ICC revamp February 7, 2014

Proposed revamp legally sound, says ICC

ESPNcricinfo staff

Iain Higgins, the ICC's head of legal affairs, has responded to the objections raised by Sri Lanka Cricket president Jayantha Dharmadasa, and stated that the resolutions to be presented to the Full Member Board for a revamp of the ruling body are all legally sound.

On February 5, Dharmadasa had written to Higgins immediately after a special meeting of the SLC stakeholders voted unanimously against the revised proposals presented to the ICC directors at the ICC Board meeting on January 28. Higgins' response has suggested that if any member had any objections to the proposals, they had the right to vote against it, should it be brought to vote, during the ICC's Board meeting in Singapore on Saturday. The proposals themselves, Higgins said, could be "considered" within the ICC's "Memorandum and Articles of Association."

While the ICC media release from the last Board meeting at the end of January stated that all ten Full Members, along with the three Associates, had "unanimously" accepted the principles of the various resolutions, not everyone was completely in favour of the proposals. In the subsequent weeks, Cricket South Africa and the Pakistan Cricket Board, followed by SLC, have publicly expressed their opposition to the proposals.

In his correspondence to Higgins, Dharmadasa had said the "purported proposals" were completely against the fundamental principles on which the ICC had been formed. He feared that the revised structure would put power in the hands of "just three Full Members" and make available to them a "disproportionately large share" of the ICC funding meant for all ten Full Members. That, he said, would only violate the equal revenue-share model that was part of the ICC constitution.

Dharmadasa's most significant reservation was against the proposed "contribution costs" which would erase the existing equal distribution of funds to all Full Members from the ICC surplus. The ICC, he said, needed to have its funds distributed "in furtherance of its objectives and not as a share of profits". Dharmadasa said the "contribution cost" was: "not a true cost and accordingly cannot constitutionally be dealt with in this manner. It is our view that the purported resolution utilises the terminology of 'cost' in an attempt to circumvent provisions of the Memorandum of Association, which otherwise prevent this financial model from being implemented."

Although he disagreed with rest of the points raised by Dharmadasa, Higgins was in guarded agreement that the financial redistribution model might need further discussions. "Our preliminary view is that the payment of 'Contribution Costs' and 'Test Cricket Fund' are in furtherance of the ICC's objectives and consistent with the prevailing provisions within the ICC's constitution. We will consider that matter further, and will reflect on your comments in that respect," Higgins wrote.
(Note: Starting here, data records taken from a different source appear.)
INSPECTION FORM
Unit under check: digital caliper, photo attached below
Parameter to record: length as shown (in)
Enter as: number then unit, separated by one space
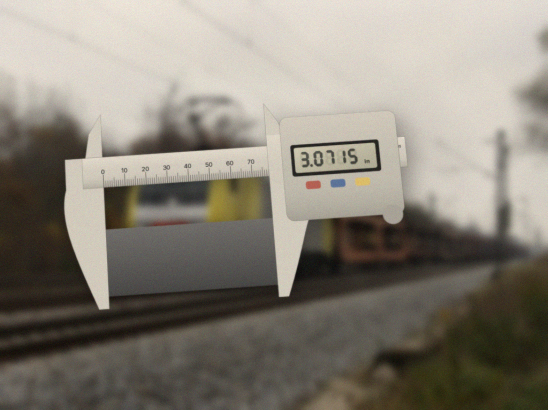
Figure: 3.0715 in
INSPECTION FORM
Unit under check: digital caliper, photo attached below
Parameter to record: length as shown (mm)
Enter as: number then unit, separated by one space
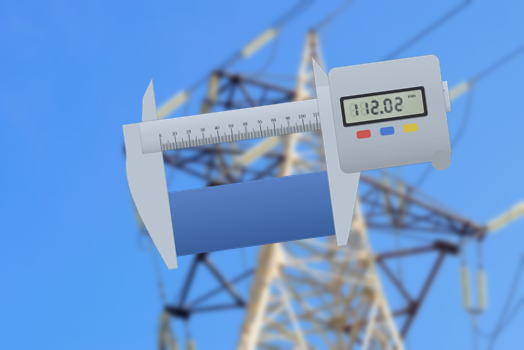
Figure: 112.02 mm
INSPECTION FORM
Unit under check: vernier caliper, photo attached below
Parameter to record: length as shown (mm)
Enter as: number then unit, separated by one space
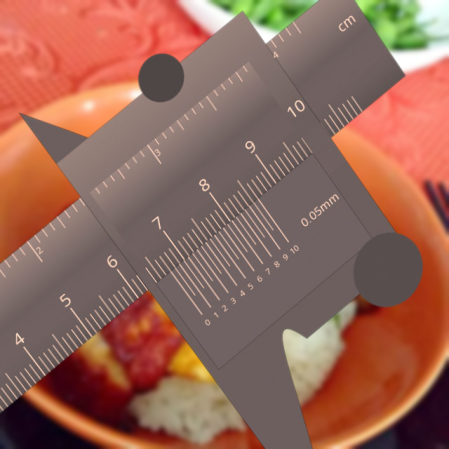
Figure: 67.0 mm
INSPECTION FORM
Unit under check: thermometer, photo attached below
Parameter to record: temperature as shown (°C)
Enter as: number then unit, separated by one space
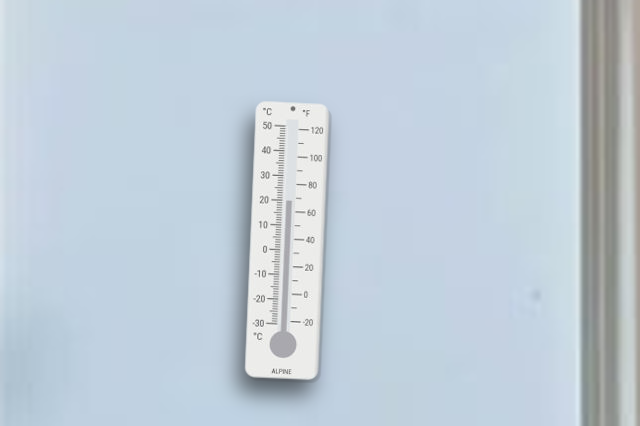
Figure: 20 °C
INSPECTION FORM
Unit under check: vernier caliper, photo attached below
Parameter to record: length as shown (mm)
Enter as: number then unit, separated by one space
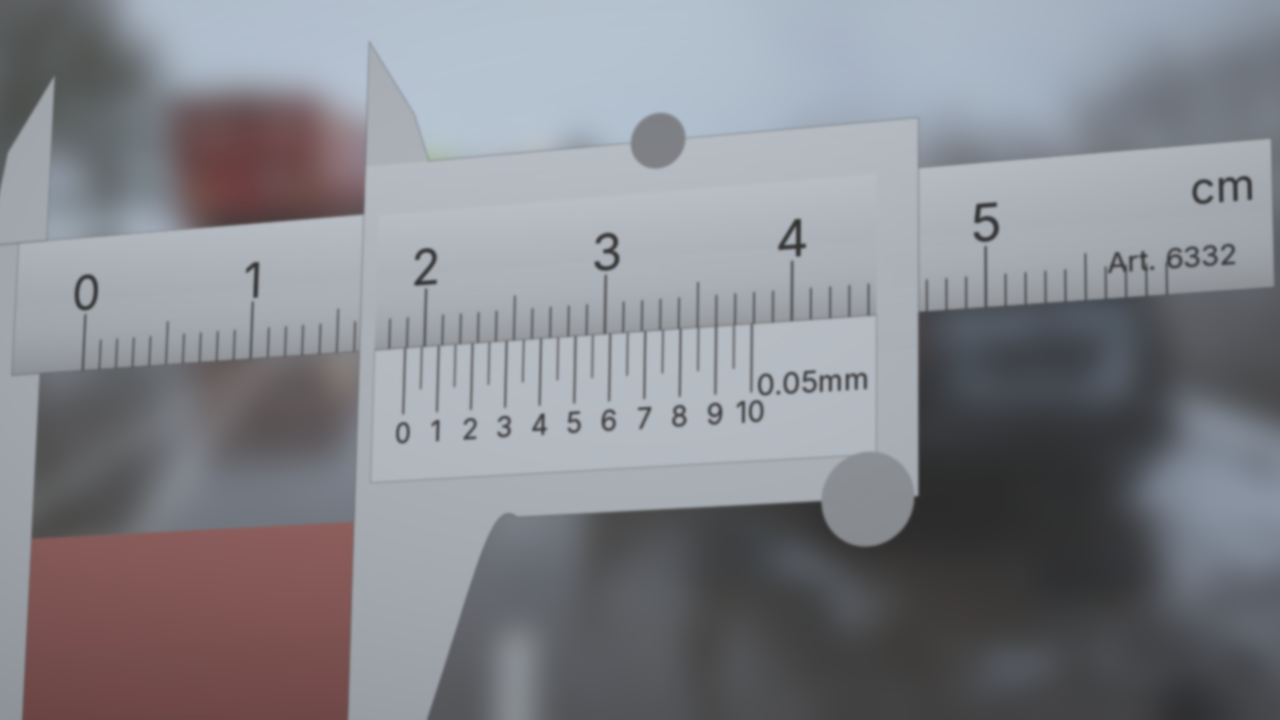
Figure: 18.9 mm
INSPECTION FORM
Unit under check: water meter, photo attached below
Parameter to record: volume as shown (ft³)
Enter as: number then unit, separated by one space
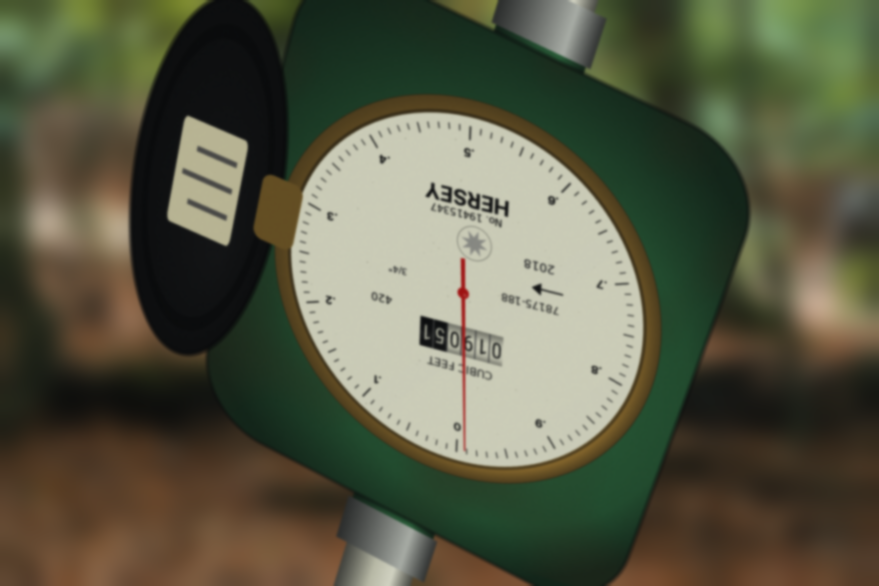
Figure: 19050.99 ft³
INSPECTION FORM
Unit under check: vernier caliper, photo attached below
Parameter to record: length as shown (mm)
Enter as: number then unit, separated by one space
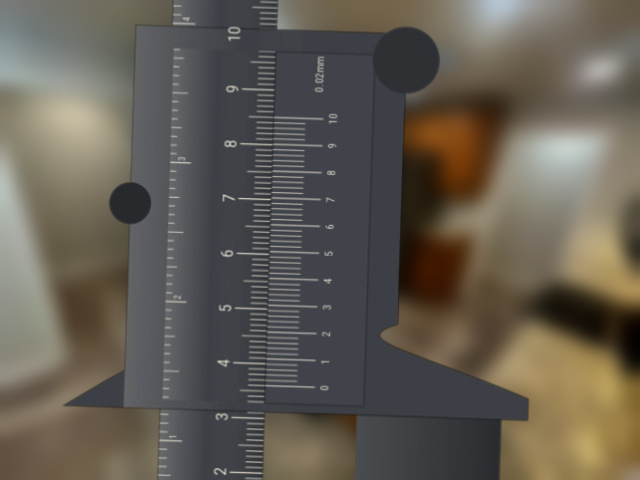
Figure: 36.0 mm
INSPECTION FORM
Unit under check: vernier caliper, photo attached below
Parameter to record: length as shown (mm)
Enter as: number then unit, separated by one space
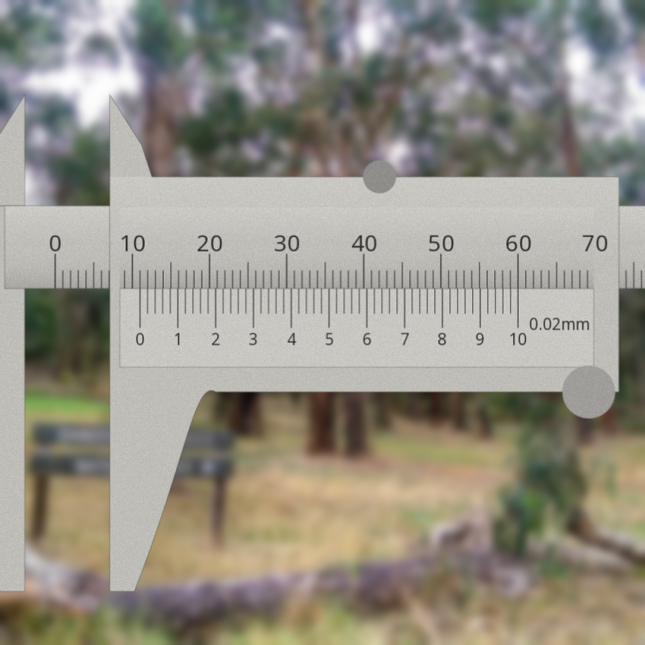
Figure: 11.0 mm
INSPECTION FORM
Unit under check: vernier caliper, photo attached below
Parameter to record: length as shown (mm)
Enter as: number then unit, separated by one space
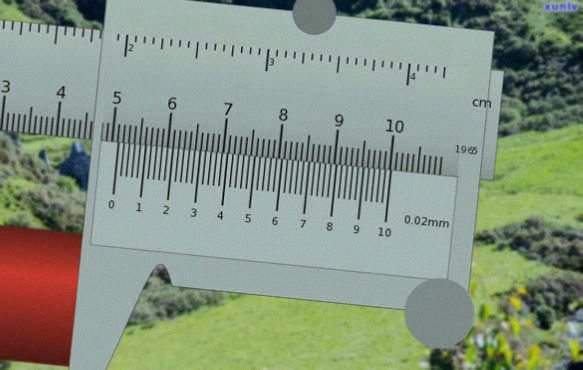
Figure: 51.2 mm
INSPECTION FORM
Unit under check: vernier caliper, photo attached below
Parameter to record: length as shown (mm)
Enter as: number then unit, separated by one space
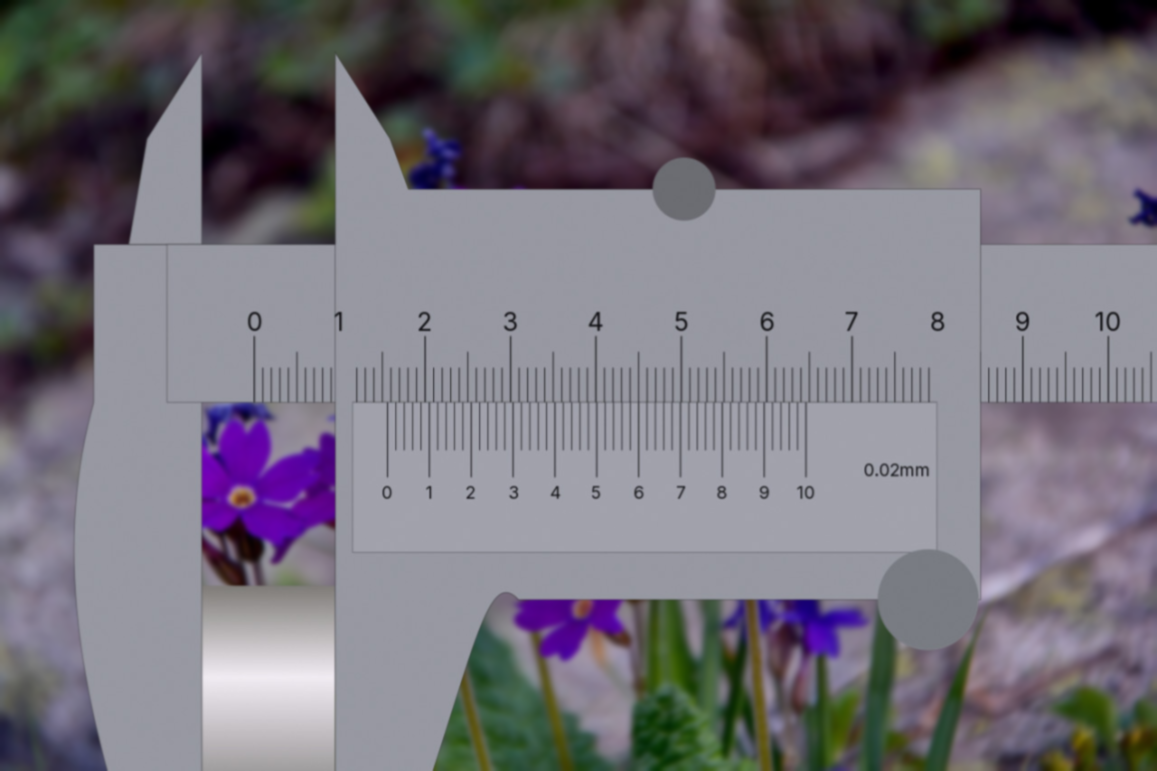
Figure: 15.6 mm
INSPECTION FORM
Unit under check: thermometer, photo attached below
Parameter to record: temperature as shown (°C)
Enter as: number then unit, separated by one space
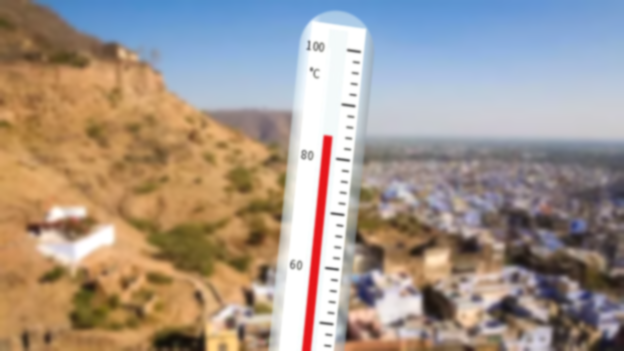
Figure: 84 °C
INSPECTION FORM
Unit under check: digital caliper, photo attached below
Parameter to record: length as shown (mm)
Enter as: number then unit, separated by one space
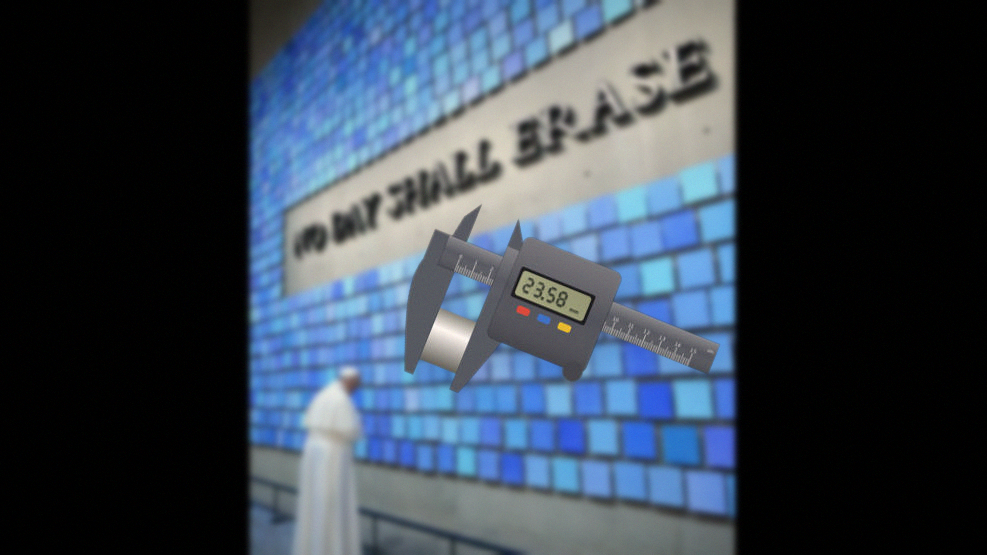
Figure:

Higgins said that the three boards - the BCCI, the ECB and Cricket Australia - who had tabled the resolutions did not go against any of the ICC's founding principles when putting together the draft of "the position paper". "[…]On the face of the resolutions themselves, they would appear to be correct," Higgins wrote. "Any Member who disagrees with that analysis or any of the resolutions is, of course, free to vote against the resolutions, or take such other action as they see fit."

Contesting Dharmadasa's point that the ICC's Finance and Commercial Affairs (F&CA) committee - that had originally prepared the 'position paper' based on which the final proposals were drawn and revised - did not have the "scope of power", Higgins said the board could not be stopped from "considering" the resolution since it was being tabled by three Full Members. According to Higgins, there was nothing in the ICC's articles of association which stated that any resolution needed to first come through a sub-committee. Further, there was no mention of the fact that any resolution on a particular aspect of the game could only come through a "sub-committee with the mandate in that area". Higgins stated that no committee had any exclusive rights to putting forward ideas only within their scope of operations.

According to Higgins, it was not necessary to give the Members "three months" notice for the proposals to be studied, as argued by Dharmadasa. The period, he said, was necessary only if the resolutions were being tabled in front of the Full Council. The ICC's Full Council meets in June every year.